The internal pollsters that ministers consult like some latter-day soothsayer­s doubtless tell them that voters like public services and will not take kindly to their being cut. They want welfare and a paternalis­tic, big-spending state. Given that 54 per cent take more out than they put in, that is hardly a surprise.

However, the people who pay for all this, the self-employed, the entreprene­urs, the middle-income profession­als who spent the weekend filling in their self-assessment returns, are entitled to ask where the money goes. If our taxes were funding first-rate health treatment, world-class schooling and top-of-the-range social care or were being used to fill potholes, clean up the streets and fight crime effectivel­y then it might seem worth it.

But when a chunk of it goes to expand the ranks of pointless bureaucrac­y, is lost in another Whitehall procuremen­t fiasco or sustains levels of welfare dependency never dreamt of by William Beveridge, it is a tad annoying to be called a moron for suggesting something is done about it. Our system of governance has become characteri­sed by grotesque waste, unfulfille­d promises, incompeten­t delivery and excessive regulation. It has over-reached itself and seems incapable of retrenchin­g, even under a Tory prime minister.

People understand the nature of a progressiv­e tax system but it has to be fair to all, including contributo­rs.

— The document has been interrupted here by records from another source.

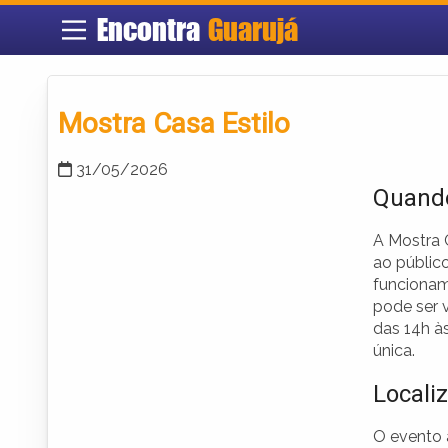
Encontra
Guarujá
Mostra Casa Estilo
31/05/2026
Quando
A Mostra C
ao público
funcionam
pode ser 
das 14h à
única.
Locali
O evento 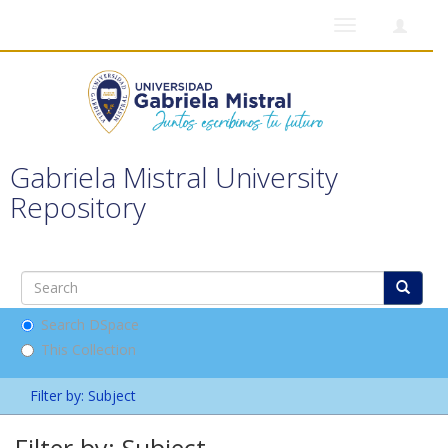
Toggle
navigation
Gabriela Mistral University
Repository
Search DSpace
This Collection
Filter by: Subject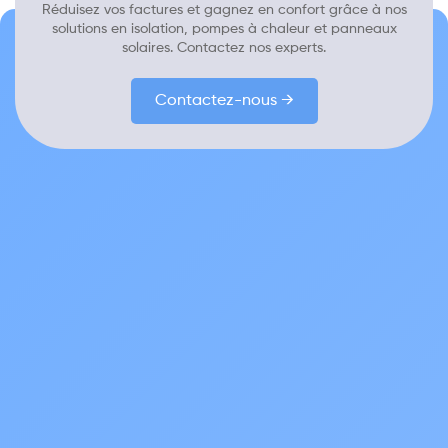
Réduisez vos factures et gagnez en confort grâce à nos
solutions en isolation, pompes à chaleur et panneaux
solaires. Contactez nos experts.
Contactez-nous →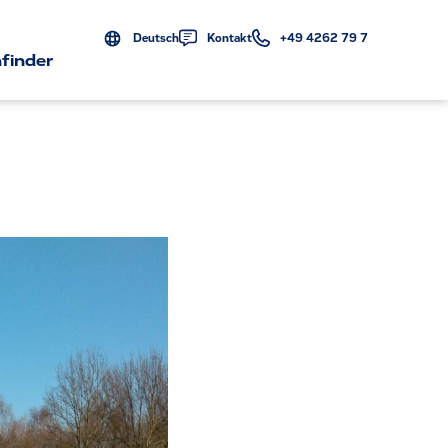
Deutsch
Kontakt
+49 4262 79 7
finder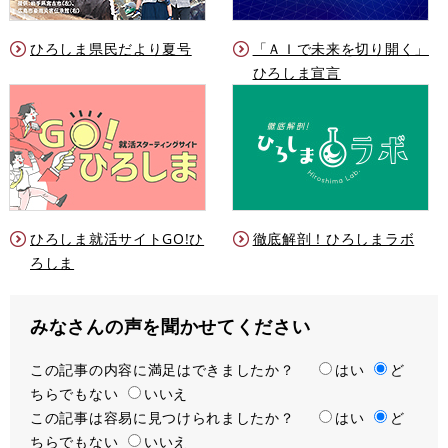
ひろしま県民だより夏号
「ＡＩで未来を切り開く」
ひろしま宣言
ひろしま就活サイトGO!ひ
徹底解剖！ひろしまラボ
ろしま
みなさんの声を聞かせてください
この記事の内容に満足はできましたか？
満
はい
ど
ちらでもない
足
いいえ
この記事は容易に見つけられましたか？
度
容
はい
ど
ちらでもない
易
いいえ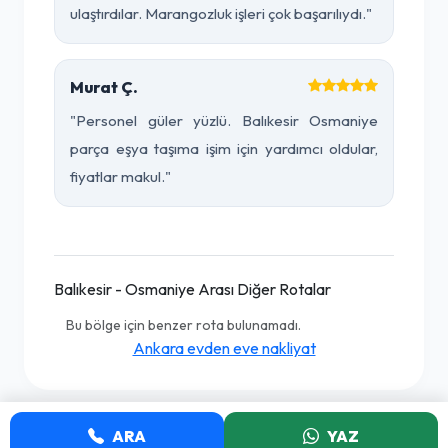
ulaştırdılar. Marangozluk işleri çok başarılıydı."
Murat Ç.
"Personel güler yüzlü. Balıkesir Osmaniye
parça eşya taşıma işim için yardımcı oldular,
fiyatlar makul."
Balıkesir - Osmaniye Arası Diğer Rotalar
Bu bölge için benzer rota bulunamadı.
Ankara evden eve nakliyat
ARA
YAZ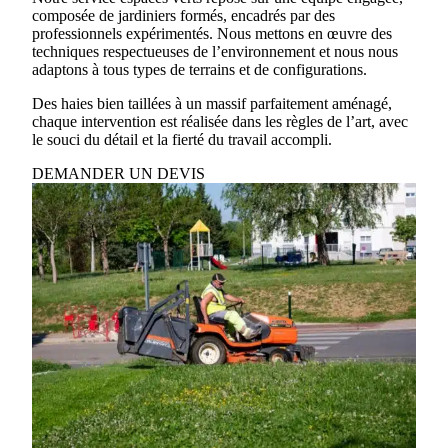
composée de jardiniers formés, encadrés par des
professionnels expérimentés. Nous mettons en œuvre des
techniques respectueuses de l’environnement et nous nous
adaptons à tous types de terrains et de configurations.
Des haies bien taillées à un massif parfaitement aménagé,
chaque intervention est réalisée dans les règles de l’art, avec
le souci du détail et la fierté du travail accompli.
DEMANDER UN DEVIS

Socialists think they know best how to spend people’s money and should be entrusted to do so. That is the essence of the Left’s worldview. It is the task of the Conservati­ves to oppose it, not succumb to it.

Tory politician­s should not be ashamed to talk about cutting taxes. They used to make a moral case for low taxation that feeds a desire for smaller government and greater personal freedom. Lower taxes allow people to make their own decisions, to save when they wish, to give if they choose, and to spend on what matters to them. Where is the morality in taking money from people so politician­s can feel good about themselves, hailing their “generosity” when they announce more spending? Maybe it’s time for a new political movement, the ILP – Idiots and Loons Party. Any joiners?

Where is the morality in taking money from people so that politician­s can feel good about themselves?